Despite volatile global markets on account of Italy's political crisis and fresh fears of a global trade war, the Indian equity market jumped last week thanks to a drop in crude prices and recovery in the currency. For the week ended Friday, the S&P BSE Sensex rose 302.39 points or 0.87 per cent to settle at 35,227.26, while the Nifty 50 closed up 91.05 points or 0.86 per cent at 10,696.20. However, the broader markets underperformed, with a fall of 0.33 per cent and 1 per cent by the BSE Mid-Cap and BSE Small-Cap indices respectively.
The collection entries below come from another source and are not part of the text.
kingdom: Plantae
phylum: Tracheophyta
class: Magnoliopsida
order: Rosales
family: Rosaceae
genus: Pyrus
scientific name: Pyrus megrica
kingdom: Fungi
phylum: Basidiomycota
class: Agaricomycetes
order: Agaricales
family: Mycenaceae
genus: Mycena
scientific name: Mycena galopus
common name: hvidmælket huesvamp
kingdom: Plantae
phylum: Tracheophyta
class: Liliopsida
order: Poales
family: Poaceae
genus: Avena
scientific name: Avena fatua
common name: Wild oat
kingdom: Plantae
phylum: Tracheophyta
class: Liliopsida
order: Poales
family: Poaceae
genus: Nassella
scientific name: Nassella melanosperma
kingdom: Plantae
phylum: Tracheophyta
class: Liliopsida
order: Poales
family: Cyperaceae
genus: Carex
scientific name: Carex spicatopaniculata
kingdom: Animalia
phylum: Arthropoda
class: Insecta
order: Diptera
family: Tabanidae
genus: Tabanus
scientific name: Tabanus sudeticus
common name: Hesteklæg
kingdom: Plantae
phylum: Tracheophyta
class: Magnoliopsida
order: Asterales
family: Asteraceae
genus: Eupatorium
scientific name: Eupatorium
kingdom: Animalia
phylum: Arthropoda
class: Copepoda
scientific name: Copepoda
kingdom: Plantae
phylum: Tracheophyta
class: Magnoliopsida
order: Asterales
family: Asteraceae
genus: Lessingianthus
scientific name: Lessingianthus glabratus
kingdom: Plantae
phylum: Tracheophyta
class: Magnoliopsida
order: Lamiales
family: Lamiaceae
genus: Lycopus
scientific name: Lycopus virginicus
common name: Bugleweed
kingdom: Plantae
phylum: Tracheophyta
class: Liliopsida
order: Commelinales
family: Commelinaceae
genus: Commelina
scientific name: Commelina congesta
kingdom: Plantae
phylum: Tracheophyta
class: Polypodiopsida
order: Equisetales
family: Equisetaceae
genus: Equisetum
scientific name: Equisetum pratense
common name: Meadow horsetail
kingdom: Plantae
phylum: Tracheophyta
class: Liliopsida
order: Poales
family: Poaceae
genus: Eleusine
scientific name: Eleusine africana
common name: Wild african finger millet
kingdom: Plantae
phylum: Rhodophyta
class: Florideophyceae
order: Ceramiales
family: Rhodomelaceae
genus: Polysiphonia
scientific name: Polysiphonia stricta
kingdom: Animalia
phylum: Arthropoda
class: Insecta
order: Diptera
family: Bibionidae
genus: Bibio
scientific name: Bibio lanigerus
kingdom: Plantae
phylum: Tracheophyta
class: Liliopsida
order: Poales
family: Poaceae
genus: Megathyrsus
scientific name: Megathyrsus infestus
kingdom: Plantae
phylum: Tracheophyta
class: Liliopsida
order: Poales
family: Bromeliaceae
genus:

In the coming week, the outcome of the monetary policy meeting (4-6 June 2018) and macroeconomic data will keep investors on the sidelines. The Reserve Bank of India maintained the status quo in its last monetary policy meeting on April 5, 2018, on the basis of an assessment of the current and evolving macroeconomic situation.
Markit Economics will unveil the result of a monthly survey on the performance of the services sector in May on Tuesday. The trend in global markets, investment by foreign portfolio investors (FPIs) and domestic institutional investors (DIIs), the movement of the rupee against the dollar and crude oil price movement will also remain on investors' radars. Jayant Manglik, President, Religare Broking, expects a consolidation in the Nifty within the 10,550-10,850 zone in the near term.